What is expected: Extract the full listing verbatim and drop any pictures from your copy.

----- Information provided -----

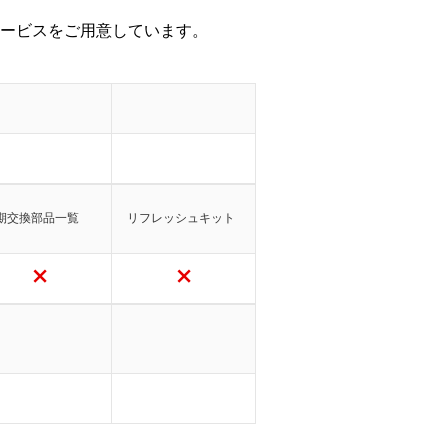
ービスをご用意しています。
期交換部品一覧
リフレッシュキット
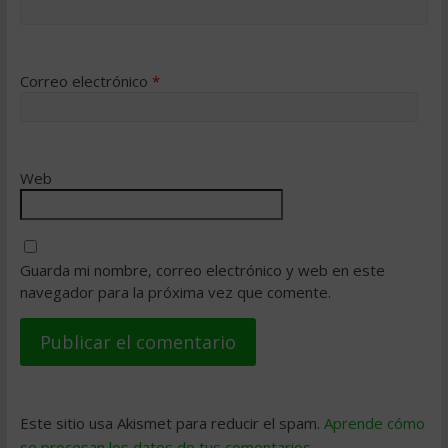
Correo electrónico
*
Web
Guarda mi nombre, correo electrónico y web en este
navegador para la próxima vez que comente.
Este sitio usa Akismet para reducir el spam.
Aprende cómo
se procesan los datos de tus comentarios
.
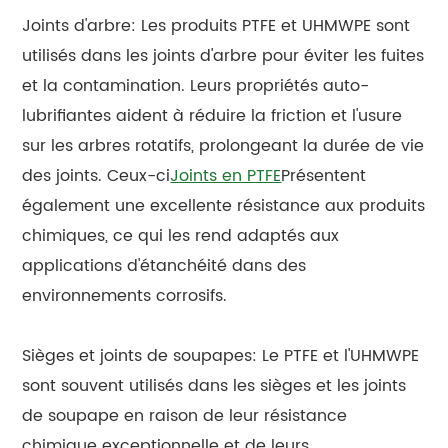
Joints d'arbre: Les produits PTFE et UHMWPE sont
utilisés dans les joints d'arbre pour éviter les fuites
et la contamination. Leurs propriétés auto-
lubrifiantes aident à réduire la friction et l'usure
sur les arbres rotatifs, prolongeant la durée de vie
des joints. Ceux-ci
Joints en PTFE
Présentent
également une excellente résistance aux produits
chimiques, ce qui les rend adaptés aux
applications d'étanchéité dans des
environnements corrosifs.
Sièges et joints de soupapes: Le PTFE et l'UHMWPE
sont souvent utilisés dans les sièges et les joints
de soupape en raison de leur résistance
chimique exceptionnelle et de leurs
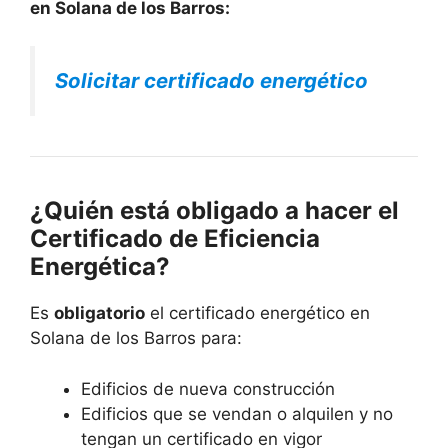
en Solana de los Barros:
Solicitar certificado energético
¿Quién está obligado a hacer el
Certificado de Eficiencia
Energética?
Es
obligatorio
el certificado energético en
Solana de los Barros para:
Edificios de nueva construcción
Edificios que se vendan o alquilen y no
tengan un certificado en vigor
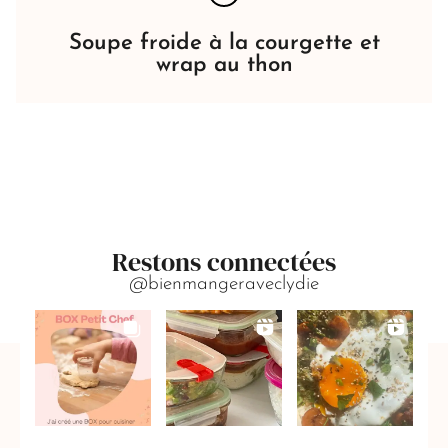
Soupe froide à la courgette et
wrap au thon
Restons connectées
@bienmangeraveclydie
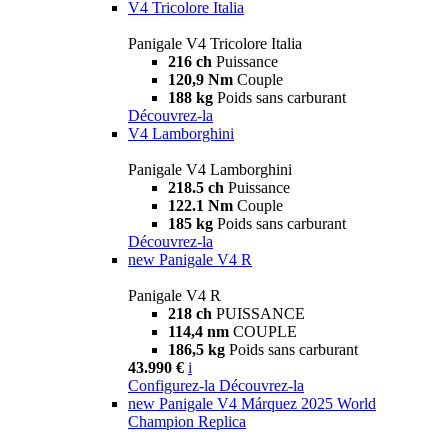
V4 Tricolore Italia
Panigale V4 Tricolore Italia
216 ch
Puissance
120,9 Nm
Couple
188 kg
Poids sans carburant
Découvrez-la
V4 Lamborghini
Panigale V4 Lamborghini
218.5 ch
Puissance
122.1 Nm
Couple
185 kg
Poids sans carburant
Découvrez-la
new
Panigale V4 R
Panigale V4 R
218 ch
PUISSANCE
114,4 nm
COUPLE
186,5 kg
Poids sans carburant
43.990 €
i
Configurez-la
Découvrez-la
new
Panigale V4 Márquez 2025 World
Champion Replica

-----

Result:
ービスをご用意しています。
期交換部品一覧
リフレッシュキット
Correo electrónico
*
Web
Guarda mi nombre, correo electrónico y web en este
navegador para la próxima vez que comente.
Este sitio usa Akismet para reducir el spam.
Aprende cómo
se procesan los datos de tus comentarios
.
Joints d'arbre: Les produits PTFE et UHMWPE sont
utilisés dans les joints d'arbre pour éviter les fuites
et la contamination. Leurs propriétés auto-
lubrifiantes aident à réduire la friction et l'usure
sur les arbres rotatifs, prolongeant la durée de vie
des joints. Ceux-ci
Joints en PTFE
Présentent
également une excellente résistance aux produits
chimiques, ce qui les rend adaptés aux
applications d'étanchéité dans des
environnements corrosifs.
Sièges et joints de soupapes: Le PTFE et l'UHMWPE
sont souvent utilisés dans les sièges et les joints
de soupape en raison de leur résistance
chimique exceptionnelle et de leurs
en Solana de los Barros:
Solicitar certificado energético
¿Quién está obligado a hacer el
Certificado de Eficiencia
Energética?
Es
obligatorio
el certificado energético en
Solana de los Barros para:
Edificios de nueva construcción
Edificios que se vendan o alquilen y no
tengan un certificado en vigor
Soupe froide à la courgette et
wrap au thon
Restons connectées
@bienmangeraveclydie
V4 Tricolore Italia
Panigale V4 Tricolore Italia
216 ch
Puissance
120,9 Nm
Couple
188 kg
Poids sans carburant
Découvrez-la
V4 Lamborghini
Panigale V4 Lamborghini
218.5 ch
Puissance
122.1 Nm
Couple
185 kg
Poids sans carburant
Découvrez-la
new
Panigale V4 R
Panigale V4 R
218 ch
PUISSANCE
114,4 nm
COUPLE
186,5 kg
Poids sans carburant
43.990 €
i
Configurez-la
Découvrez-la
new
Panigale V4 Márquez 2025 World
Champion Replica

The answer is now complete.